* **Document passage**

Such must be the thoughts of former Royals great Frank White, the Jackson County executive. in fact, White has not gotten his name in the headlines this much since the Royals’ World Series season of 1985, and not a single one of the recent headlines has been anything close to good. This coming week Jackson County legislators are expected to ask Missouri Attorney General Josh Hawley to investigate the beleaguered White.

In January 2016, the Jackson County legislature appointed White, a legislator, county executive after the surprise resignation of Mike Sanders. As the Sentinel has reported, Sanders, now under federal investigation for a different deal, has problems of his own. In November 2016, voters elected White to a full term with a baseball prominent on his yard signs.

In his baseball days, Frank White liked to read the newspaper.

While White was serving as county executive but before he was elected, he received word that his Lee’s Summit home was to be put on sale the next day on the steps of the county courthouse. White arranged an impromptu meeting with his predecessor, Mike Sanders, and Sanders’s law partner, Ken McClain. After the meeting was over, the Kansas City Star reported, “The deficit was erased and the former Royals great kept his Lee’s Summit home.”

* **Your task**
Reproduce the passage about Frank White as Jackson County executive word for word, in full.

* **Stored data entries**

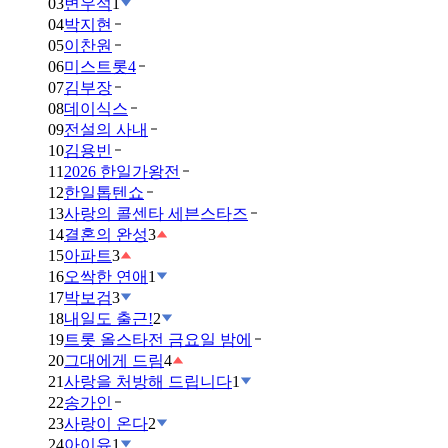
03
변우석
1
04
박지현
05
이찬원
06
미스트롯4
07
김부장
08
데이식스
09
전설의 사내
10
김용빈
11
2026 한일가왕전
12
한일톱텐쇼
13
사랑의 콜센타 세븐스타즈
14
결혼의 완성
3
15
아파트
3
16
오싹한 연애
1
17
박보검
3
18
내일도 출근!
2
19
트롯 올스타전 금요일 밤에
20
그대에게 드림
4
21
사랑을 처방해 드립니다
1
22
송가인
23
사랑이 온다
2
24
아이유
1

* **Response area**
Such must be the thoughts of former Royals great Frank White, the Jackson County executive. in fact, White has not gotten his name in the headlines this much since the Royals’ World Series season of 1985, and not a single one of the recent headlines has been anything close to good. This coming week Jackson County legislators are expected to ask Missouri Attorney General Josh Hawley to investigate the beleaguered White.

In January 2016, the Jackson County legislature appointed White, a legislator, county executive after the surprise resignation of Mike Sanders. As the Sentinel has reported, Sanders, now under federal investigation for a different deal, has problems of his own. In November 2016, voters elected White to a full term with a baseball prominent on his yard signs.

In his baseball days, Frank White liked to read the newspaper.

While White was serving as county executive but before he was elected, he received word that his Lee’s Summit home was to be put on sale the next day on the steps of the county courthouse. White arranged an impromptu meeting with his predecessor, Mike Sanders, and Sanders’s law partner, Ken McClain. After the meeting was over, the Kansas City Star reported, “The deficit was erased and the former Royals great kept his Lee’s Summit home.”